Each private tag record carries a `sources` field listing the specific PDF
file(s) (with page number anchors) that the definition was scraped from. This
is exposed at runtime via the lookup API — `TagView::sources()` in Rust and the
`"sources"` key in the Python dict — so you can always trace a tag back to the
document it came from.

**Known limitations:**
- Only PDFs in which the vendor explicitly tabulates private tag dictionaries
  are harvested (~21% of the corpus). Many conformance statements describe
  service classes but do not enumerate private tags — these are not gaps in our
  extraction, they simply contain nothing to extract.
- Some widely-used private tags (e.g. `(0019,100a)` `NumberOfImagesInMosaic`
  for Siemens MRI mosaics) were established by community reverse-engineering
  and do not appear in official conformance PDFs.
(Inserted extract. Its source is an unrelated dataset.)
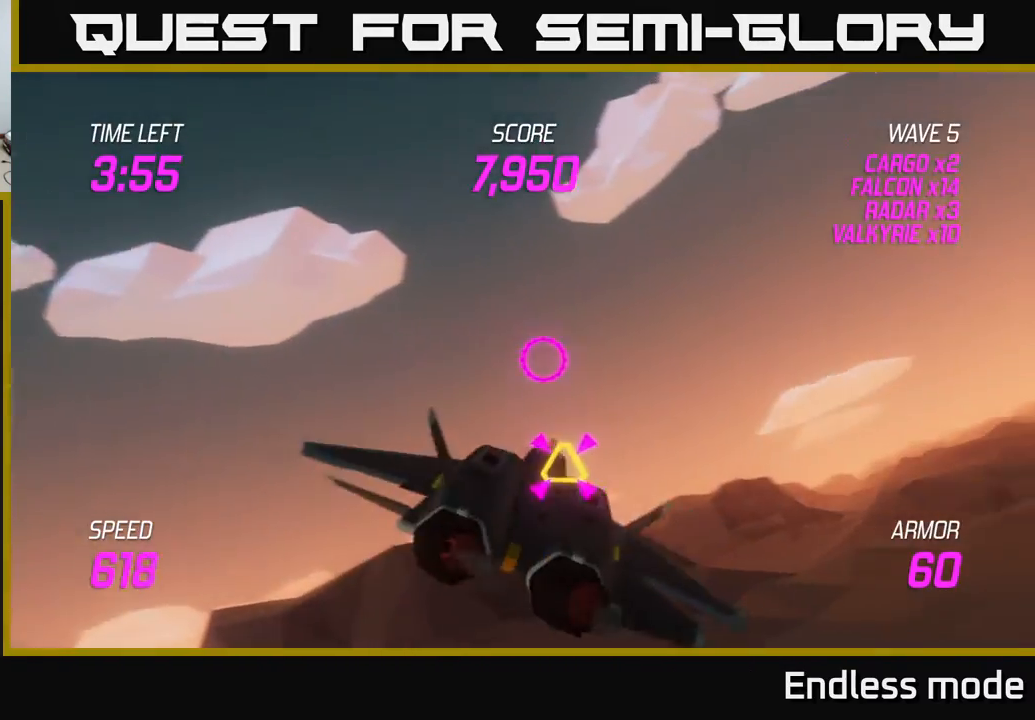
{"buttons": ["L2", "R2"], "left_stick": "left", "events": [[317, "L2", "down"], [333, "left_stick", "left"], [483, "R2", "down"]]}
They are absent from this
  registry.
- Where the same (group, element, creator) appears in multiple PDFs with
  conflicting VR types, the majority vote wins; the `vr_inferred` flag marks
  the small number of cases where no majority existed.
- Cross-referenced against [pydicom](https://github.com/pydicom/pydicom)'s
  private dictionary for validation; some VR values were backfilled or corrected
  where pydicom had higher-confidence data.
- Multi-vendor products (e.g. the Siemens/GE joint AdvantageSim RT planning
  system) can cause the same tag to appear in conformance PDFs from more than
  one vendor. The `vendors` field reflects all vendors whose documents reference
  a tag, not necessarily the vendor that originally defined it.

## Status and roadmap

See [ROADMAP.md](ROADMAP.md) for current state and planned work, and
[DEVELOPMENT.md](DEVELOPMENT.md) for the binary format spec and contributor
guide.

## License

| What | License |
|------|---------|
| Source code (`compiler/`, `dicom-map/`, `dicom-map-py/`, `dicom-map-ffi/`, `scraper/`) | Apache-2.0 |
| Original compiled data (entries in `tags.csv` / `tags.dmap` whose `sources` field references a PDF) | CC0 1.0 (public domain) |
| pydicom / GDCM-derived entries (`sources = ["pydicom"]`) | MIT (pydicom) + BSD-3-Clause (GDCM) — see `THIRD_PARTY_LICENSES.md` |

Full texts: [LICENSE](LICENSE) (Apache-2.0), [LICENSE-DATA](LICENSE-DATA) (CC0 1.0), [THIRD_PARTY_LICENSES.md](THIRD_PARTY_LICENSES.md).